Nessie. Che la caduta del muro fosse foriera di grandi aspettative è innegabile. Che tali aspettative siano state in parte tradite dai burocrati che, invece di applicare una vera libertà (politica, di mercato, di pensiero), hanno cercato di imbrigliare gli individui con leggi, leggine, direttive e ammennicoli vari tutti finalizzati al peprpetuarsi del loro potere burocratico, è altrettanto vero.
Del resto la Storia dell'Umanità è un continuo combattere e così continueremo.
scusa, ma allora mi spieghi le differenze?
Le spiego io, le differenze, in poche parole: il comunismo negava all' uomo la speranza di migliorare la propria condizione, il proprio futuro. Questo , il Fascismo, non lo fece mai.
Inutile perdere tempo con simili esseri, non capiranno mai.
è curioso come, se si pensa al lavoro dei personaggi in questione a diverse latitudini, il giudizio storico su di essi muti drasticamente.
Beh, stasera quando Berlusconi da Berlino ha detto che senza la caduta del Muro non sarebbe stata possibile la globalizzazione, come se fosse una grande conquista ho pensato davvero che c'è poco da festeggiare:-(.
E se poi mandano al "governo europeo" (primo passo per quello mondiale) D'Alema, allora andrei personalmente a Berlino e lo rimetterei in piedi pietra su pietra, questo muro.
Viciuos. Sono perfettamente convinto che per i comunisti presidenti come Carter o papi come Paolo VI fossero l'ideale ... :-)

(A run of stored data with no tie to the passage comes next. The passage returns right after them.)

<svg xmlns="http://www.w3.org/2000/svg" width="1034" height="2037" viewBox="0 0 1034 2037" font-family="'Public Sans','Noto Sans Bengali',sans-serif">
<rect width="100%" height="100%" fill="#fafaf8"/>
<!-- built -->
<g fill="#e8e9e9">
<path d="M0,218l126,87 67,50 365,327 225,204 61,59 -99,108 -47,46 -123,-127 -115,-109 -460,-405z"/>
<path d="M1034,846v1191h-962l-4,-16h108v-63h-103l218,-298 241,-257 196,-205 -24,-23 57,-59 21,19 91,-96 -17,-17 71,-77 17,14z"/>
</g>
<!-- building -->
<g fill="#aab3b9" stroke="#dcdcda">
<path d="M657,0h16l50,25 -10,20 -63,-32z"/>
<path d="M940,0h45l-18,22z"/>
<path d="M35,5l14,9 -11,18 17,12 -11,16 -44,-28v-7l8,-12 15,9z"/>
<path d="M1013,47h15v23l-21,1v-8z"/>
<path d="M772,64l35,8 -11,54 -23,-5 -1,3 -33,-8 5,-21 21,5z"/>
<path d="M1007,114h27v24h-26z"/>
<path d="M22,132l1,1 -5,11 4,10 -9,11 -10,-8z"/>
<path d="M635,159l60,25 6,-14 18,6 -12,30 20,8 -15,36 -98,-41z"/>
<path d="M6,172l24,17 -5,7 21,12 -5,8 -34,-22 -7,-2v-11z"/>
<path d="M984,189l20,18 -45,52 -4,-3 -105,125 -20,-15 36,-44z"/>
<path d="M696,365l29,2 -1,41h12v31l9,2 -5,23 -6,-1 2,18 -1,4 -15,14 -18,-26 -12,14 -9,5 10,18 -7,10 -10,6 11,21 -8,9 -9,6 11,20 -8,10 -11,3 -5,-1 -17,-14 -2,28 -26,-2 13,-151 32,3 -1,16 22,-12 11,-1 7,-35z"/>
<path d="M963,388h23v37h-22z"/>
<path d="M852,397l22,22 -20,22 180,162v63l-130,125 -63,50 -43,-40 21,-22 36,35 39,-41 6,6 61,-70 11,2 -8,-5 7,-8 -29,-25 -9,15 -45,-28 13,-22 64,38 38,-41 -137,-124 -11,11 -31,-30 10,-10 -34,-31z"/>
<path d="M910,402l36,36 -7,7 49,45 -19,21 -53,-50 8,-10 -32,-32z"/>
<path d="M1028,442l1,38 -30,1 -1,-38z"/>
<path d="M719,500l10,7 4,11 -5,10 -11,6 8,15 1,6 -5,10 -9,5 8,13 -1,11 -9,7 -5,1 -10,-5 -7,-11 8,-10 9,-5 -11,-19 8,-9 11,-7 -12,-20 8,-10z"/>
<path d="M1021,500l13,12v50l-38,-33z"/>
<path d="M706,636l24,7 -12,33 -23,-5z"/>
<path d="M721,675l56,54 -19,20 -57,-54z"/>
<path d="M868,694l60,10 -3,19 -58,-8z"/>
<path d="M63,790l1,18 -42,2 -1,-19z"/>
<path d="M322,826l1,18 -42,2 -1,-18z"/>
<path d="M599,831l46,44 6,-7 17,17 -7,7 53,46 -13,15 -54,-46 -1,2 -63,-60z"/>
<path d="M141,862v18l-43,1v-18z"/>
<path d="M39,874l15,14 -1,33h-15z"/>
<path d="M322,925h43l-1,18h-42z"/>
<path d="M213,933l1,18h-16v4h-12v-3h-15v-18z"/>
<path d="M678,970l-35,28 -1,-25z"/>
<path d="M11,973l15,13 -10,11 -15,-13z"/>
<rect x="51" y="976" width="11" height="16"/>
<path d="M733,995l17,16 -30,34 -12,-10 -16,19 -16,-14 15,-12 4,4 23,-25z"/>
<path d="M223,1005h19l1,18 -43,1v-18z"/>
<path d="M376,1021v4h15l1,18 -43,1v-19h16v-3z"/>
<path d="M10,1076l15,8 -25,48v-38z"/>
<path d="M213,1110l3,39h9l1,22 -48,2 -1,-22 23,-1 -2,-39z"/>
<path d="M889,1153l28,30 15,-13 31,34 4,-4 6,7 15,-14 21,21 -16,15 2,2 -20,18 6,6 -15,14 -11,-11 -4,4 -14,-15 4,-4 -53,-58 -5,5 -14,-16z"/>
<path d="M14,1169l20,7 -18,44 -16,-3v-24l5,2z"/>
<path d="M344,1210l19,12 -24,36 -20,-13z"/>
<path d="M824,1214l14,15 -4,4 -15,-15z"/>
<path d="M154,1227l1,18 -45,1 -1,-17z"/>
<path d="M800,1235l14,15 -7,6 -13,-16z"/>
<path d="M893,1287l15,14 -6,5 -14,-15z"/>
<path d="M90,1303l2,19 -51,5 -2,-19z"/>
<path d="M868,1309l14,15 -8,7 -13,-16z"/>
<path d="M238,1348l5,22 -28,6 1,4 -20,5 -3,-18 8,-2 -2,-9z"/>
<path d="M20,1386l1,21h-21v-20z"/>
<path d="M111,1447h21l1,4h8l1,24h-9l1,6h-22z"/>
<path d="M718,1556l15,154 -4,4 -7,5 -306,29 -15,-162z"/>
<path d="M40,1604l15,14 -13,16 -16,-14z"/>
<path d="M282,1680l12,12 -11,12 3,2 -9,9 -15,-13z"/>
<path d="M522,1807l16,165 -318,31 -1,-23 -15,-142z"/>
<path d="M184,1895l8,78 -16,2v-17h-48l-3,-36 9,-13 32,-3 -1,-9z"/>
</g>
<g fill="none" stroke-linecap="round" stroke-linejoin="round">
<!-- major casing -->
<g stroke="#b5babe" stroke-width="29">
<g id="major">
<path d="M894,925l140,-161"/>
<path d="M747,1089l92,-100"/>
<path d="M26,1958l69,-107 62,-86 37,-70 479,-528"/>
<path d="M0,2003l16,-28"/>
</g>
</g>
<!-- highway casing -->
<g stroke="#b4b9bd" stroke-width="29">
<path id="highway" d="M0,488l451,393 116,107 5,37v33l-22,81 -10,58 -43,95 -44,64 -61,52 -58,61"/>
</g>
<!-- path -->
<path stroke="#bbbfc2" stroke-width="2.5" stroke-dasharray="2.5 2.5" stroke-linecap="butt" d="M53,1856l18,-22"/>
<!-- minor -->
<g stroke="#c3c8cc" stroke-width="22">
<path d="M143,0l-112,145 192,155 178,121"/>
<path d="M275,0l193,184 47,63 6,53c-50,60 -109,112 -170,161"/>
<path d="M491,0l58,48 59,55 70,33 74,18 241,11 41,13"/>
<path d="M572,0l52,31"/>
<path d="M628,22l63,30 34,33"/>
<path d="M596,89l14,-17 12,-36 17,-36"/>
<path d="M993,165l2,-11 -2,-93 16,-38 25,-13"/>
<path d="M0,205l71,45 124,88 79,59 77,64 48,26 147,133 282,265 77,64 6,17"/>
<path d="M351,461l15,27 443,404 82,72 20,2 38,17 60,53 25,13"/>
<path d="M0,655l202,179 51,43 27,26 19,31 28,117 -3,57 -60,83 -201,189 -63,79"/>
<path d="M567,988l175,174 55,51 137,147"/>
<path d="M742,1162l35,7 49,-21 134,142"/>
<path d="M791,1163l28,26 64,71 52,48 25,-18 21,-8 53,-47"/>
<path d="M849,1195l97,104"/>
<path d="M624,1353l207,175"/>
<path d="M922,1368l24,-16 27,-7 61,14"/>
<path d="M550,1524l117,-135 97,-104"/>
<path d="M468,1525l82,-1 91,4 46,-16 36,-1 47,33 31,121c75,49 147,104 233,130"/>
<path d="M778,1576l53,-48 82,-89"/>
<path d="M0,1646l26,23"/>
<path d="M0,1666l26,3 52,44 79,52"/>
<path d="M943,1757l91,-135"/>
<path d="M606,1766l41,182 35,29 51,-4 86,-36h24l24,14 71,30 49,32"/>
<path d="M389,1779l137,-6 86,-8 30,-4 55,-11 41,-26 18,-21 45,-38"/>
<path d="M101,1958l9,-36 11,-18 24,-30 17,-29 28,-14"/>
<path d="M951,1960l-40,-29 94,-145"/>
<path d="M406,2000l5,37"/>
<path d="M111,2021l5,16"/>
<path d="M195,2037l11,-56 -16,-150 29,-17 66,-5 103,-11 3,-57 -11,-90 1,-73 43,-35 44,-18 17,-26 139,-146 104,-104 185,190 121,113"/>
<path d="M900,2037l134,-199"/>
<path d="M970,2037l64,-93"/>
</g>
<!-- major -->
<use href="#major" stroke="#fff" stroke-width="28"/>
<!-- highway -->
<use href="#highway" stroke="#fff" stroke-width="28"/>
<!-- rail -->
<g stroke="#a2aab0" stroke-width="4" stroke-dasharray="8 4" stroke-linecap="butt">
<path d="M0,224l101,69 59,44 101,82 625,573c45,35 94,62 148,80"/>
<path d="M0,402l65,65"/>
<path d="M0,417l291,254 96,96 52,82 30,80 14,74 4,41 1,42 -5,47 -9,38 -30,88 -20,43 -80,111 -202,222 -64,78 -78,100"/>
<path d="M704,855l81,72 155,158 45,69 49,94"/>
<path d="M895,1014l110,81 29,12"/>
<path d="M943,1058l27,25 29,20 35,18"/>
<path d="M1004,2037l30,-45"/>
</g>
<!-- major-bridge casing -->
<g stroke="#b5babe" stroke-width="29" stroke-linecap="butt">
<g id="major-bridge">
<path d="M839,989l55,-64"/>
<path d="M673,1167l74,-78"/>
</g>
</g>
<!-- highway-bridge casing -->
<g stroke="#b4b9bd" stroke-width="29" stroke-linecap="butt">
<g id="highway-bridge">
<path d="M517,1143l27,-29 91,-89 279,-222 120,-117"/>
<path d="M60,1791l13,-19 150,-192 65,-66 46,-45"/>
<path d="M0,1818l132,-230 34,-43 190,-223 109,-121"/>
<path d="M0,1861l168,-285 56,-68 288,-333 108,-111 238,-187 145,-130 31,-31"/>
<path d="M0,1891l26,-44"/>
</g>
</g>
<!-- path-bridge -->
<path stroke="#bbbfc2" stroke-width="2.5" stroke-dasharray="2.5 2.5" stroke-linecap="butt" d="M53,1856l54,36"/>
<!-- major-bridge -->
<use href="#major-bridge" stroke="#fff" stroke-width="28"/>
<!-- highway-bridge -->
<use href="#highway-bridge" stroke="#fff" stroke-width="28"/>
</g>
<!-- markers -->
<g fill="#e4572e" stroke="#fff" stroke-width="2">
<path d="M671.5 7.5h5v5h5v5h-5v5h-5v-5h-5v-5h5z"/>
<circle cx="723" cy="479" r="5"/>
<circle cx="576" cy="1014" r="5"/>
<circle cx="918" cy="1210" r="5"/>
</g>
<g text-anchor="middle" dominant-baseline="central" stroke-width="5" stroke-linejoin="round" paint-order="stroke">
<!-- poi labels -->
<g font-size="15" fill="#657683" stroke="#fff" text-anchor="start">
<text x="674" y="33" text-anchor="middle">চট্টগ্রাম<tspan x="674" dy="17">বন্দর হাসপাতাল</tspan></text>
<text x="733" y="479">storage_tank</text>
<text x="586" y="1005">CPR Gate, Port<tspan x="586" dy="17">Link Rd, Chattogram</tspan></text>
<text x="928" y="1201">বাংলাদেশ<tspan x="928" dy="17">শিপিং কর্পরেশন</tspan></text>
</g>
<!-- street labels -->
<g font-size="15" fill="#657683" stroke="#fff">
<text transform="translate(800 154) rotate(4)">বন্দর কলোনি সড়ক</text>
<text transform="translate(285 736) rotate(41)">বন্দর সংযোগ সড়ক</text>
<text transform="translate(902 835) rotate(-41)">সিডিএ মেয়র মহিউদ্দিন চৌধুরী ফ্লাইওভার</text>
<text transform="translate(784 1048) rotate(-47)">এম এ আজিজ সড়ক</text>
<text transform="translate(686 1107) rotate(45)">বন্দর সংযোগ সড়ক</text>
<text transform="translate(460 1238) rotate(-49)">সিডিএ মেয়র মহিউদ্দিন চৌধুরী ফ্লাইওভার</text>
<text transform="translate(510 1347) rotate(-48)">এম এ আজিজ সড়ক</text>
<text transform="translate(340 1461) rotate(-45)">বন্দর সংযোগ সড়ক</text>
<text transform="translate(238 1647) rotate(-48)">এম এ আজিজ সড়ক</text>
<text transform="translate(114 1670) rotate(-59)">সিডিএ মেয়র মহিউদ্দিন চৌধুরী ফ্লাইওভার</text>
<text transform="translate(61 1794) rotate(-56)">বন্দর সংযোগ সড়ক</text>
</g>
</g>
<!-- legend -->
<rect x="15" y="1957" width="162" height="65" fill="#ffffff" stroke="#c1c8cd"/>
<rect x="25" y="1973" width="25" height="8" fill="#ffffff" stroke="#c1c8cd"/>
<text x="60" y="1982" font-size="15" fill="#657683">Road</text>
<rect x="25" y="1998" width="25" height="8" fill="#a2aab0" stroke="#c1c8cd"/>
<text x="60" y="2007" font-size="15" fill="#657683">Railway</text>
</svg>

Agenzia ASCA: ''Quel giorno del 1989 - dice Napolitano - ha segnato, al pari del 9 maggio del 1945, uno spartiacque della storia europea e mondiale del XX secolo: si apri' allora la strada in Germania dell'Est all'affermazione di diritti di liberta' che erano gia' stati sanciti con l'adozione delle Costituzioni subito dopo la II Guerra Mondiale, in particolare a Roma e a Bonn, nei paesi in cui erano stati sconfitti il nazismo e il fascismo."
E questo sarebbe un discorso da uomo "super-partes"? Ma mi faccia il piacere..! (direbbe un altro napoletano, lui sì "super"): ma non stavamo parlando della caduta di un regime comunista?